Naturally delicious: We love delicious, well-made wines. Weird for weird’s sake is not our bag, the wine also has to be good. Natural is the philosophy, quality is the aim.
Always learning, always curious: Education is at the heart of everything they do, the festival is designed to pique your curiosity
It’s all for the love of wine: Budburst is a not-for-profit festival run by a passionate group of volunteers
What this might mean in your glass is that things might be tangier than you’re used to. They may be a little cloudy. Your wines might taste even a little like ciders. There’ll definitely be orange wine – no, that’s not wine made from oranges. Don’t worry – the programme includes bookable master classes so you can learn all about it.
The great thing about Budburst is that all tastes are included in your $50 entry fee. This means you can try all kinds of things and get some new favourites. Egmont Street Eatery is doing the catering, but I strongly advise making sure you have a solid meal beforehand, and don’t be afraid to tip out wines you don’t like. I mean, don’t be a jerk about it, but wine makers know that not everything is to everyone’s tastes, and that you might want to be sensible with your tastings.
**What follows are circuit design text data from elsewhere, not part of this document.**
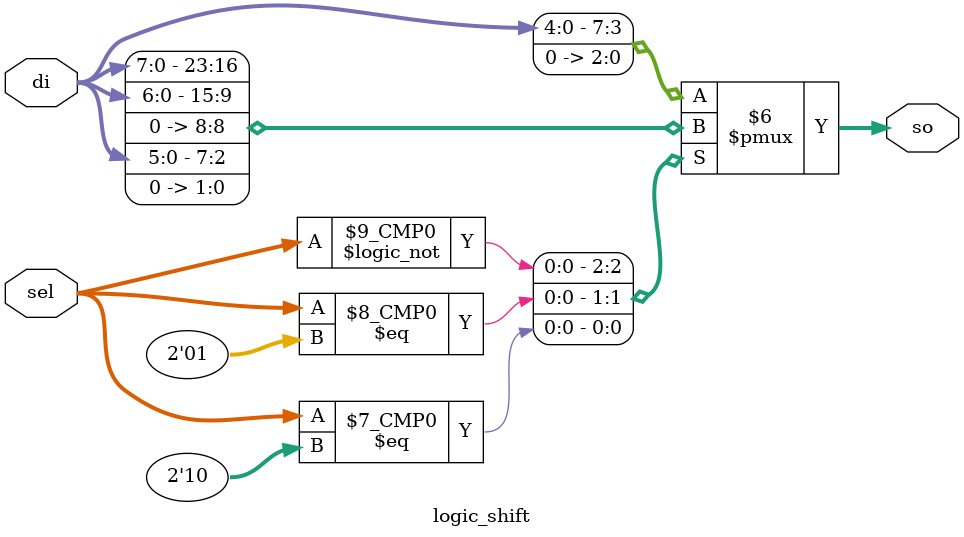
<source format=v>
`timescale 1ns / 1ps
module logic_shift (di, sel, so);
        input  [7:0] di;
	input  [1:0] sel;
	output [7:0] so;
	reg    [7:0] so;
	always @(di or sel)
	begin
	   case (sel)
	      2'b00   : so = di;
	      2'b01   : so = di << 1;
	      2'b10   : so = di << 2;
	      default : so = di << 3;
	   endcase
	end
        endmodule
        

</source>
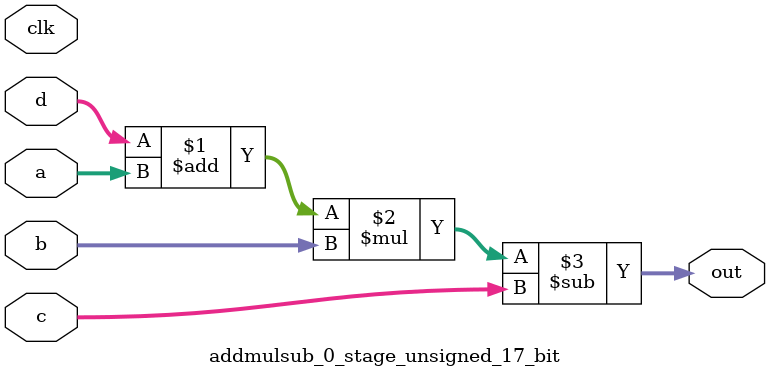
<source format=sv>
(* use_dsp = "yes" *) module addmulsub_0_stage_unsigned_17_bit(
	input  [16:0] a,
	input  [16:0] b,
	input  [16:0] c,
	input  [16:0] d,
	output [16:0] out,
	input clk);

	assign out = ((d + a) * b) - c;
endmodule

</source>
Here’s their video from 2016 so you can get a feel for things.
Now remember how I said we have a giveaway? I asked Budburst if we could give away some tickets, and they very kindly gave me a double pass worth $100 to give away. We’ll keep it pretty simple – all you gotta do is be over 18, of course, and leave us a comment saying what your favourite wine is, and why. Get your comment in by 5pm Wednesday September 26.
I like Kim Crawford’s sav. I got to share a glass with former MP Sonja Davies after she appeared in a film I helped make. The wine was her favourite and sharing it with her is one of the best memories Ive got.
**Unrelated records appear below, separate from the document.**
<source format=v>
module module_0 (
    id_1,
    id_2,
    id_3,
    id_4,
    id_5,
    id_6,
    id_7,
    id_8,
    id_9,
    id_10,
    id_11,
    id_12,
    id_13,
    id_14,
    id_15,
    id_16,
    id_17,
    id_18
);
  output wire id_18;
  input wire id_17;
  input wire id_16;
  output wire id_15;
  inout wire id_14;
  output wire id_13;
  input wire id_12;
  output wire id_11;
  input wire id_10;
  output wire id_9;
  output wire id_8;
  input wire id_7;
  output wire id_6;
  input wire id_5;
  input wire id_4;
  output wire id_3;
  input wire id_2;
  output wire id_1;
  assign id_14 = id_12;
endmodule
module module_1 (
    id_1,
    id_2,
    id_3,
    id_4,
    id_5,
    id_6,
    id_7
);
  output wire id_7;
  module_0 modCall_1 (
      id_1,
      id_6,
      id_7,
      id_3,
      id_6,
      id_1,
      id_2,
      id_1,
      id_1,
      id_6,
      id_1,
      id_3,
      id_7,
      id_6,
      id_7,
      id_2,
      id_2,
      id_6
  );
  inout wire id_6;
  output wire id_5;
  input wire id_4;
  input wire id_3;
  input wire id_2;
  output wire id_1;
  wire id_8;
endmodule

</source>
My favourite wine is usually whatever I’m drinking at the time. There are some exceptions, of course. I’m not an idiot. But if it’s not revolting I can usually find something about it to appreciate.
I’m not fussy but do love the Carrick Bannockburn Pinot Gris…
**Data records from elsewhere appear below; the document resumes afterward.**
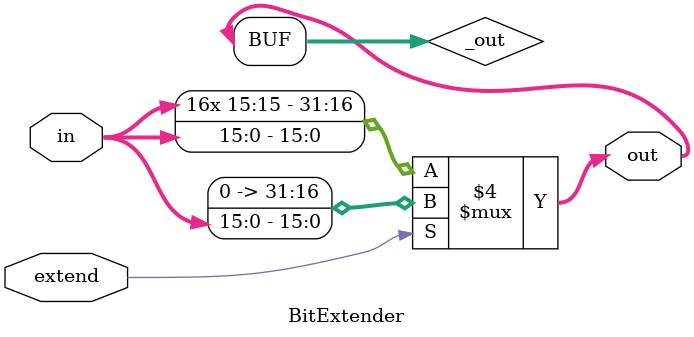
<source format=v>
module BitExtender (
    input extend, //! If x==0, do sign extend, else do zero extend
    input [15:0] in, //! Input value (16 bits)
    output [31:0] out //! Extended output value (32 bits)
);
    reg [31:0] _out;
    assign out = _out;
    
    always @ (extend or in) begin
        if (~extend)
            _out = {{16{in[15]}}, in};
        else
            _out = {16'h0, in};
    end
endmodule


</source>
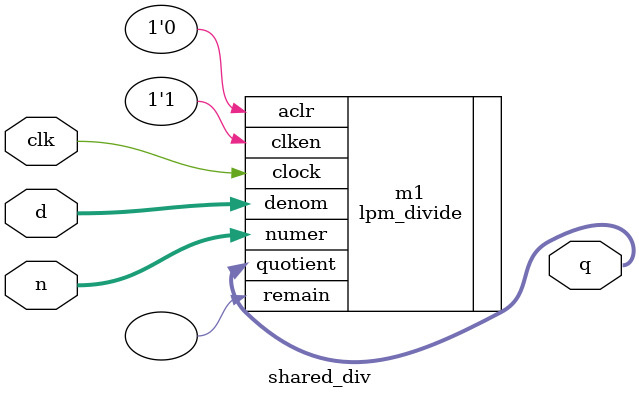
<source format=sv>

module shared_div (
	input clk,
	input [47:0] n, d,
	output [47:0] q
);
	lpm_divide #(
		.lpm_pipeline(30),
		.lpm_widthn(48),
		.lpm_widthd(48),
		.lpm_hint("LPM_REMAINDERPOSITIVE=FALSE")
	) m1 (.clock(clk), .numer(n), .denom(d),
		.quotient(q), .remain(), .aclr(1'b0), .clken(1'b1));
endmodule

</source>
Yealands’ sav, as well as just about anything Spy Valley.
Cambridge Road Rose from Martinborough. So deliciously natural and complex!
Picking a favourite is impossible, but loving the number of NZ wineries producing high quality, super food friendly pet Nats. Black Estate’s netherworld pet Nat is a perfect example – complex and, most importantly, delicious.
Pyramid hill pinots and Chardonnays are stunning
Cloudy Bay chardonnay. Their savignon blanc is good but overpriced and there are much better Marlborough savs around, but their chardonnay is up there with the best but it’s at a cheaper price. Lots of complexity and it holds up to being well-chilled, which is how I like my chardonnays.
I know it’s cliche but can’t go past Oyster Bay Sauvignon Blanc – always delicious!
Supernatural Sauvignon Blanc from Hawke’s Bay 😁
I’m loving Pinot Noir at the moment, so I’m into any any organic Pinot Noir. If I had to choose a ffavourite at the moment it might be RICHMOND PLAINS PINOT NOIR 2016.
Ma te wa,
2016 MA’D Tokaj Furmint. Am enjoying trying dry natural wines at the moment … This is the latest great buy on the list : )
I’m a seasonal drinker so red in winter and bubbles and rosé in summer 🙂 always look for Alan Scott merlot on special and a Villa Marie rosé is a good safe buy for new groups. But for a guaranteed good time – Deutz rosé bubbles!
Lammershoek LAM Pinotage 2013 ( Swartland, South Africa).
Fresh, pure, unadulterated fermented grape juice; nothing added, nothing taken away. Organically farmed grapes, of course.
Food-friendly (fish, meat, vegetables, rice etc). You name it, nothing clashed with it.
Despite its ‘dangerously gluggable’ appeal (12.5% vol), it always held its own over a 3-day period, sometimes longer, in fact, it just kept on giving the longer it was open.
Excellent value (NZ$23 equivalent).
Made by a true visionary – Craig Hawkins – and it shows. Class act. Alas, I could only get my hands on a 6-pack and it’s now history, but the memories will live forever.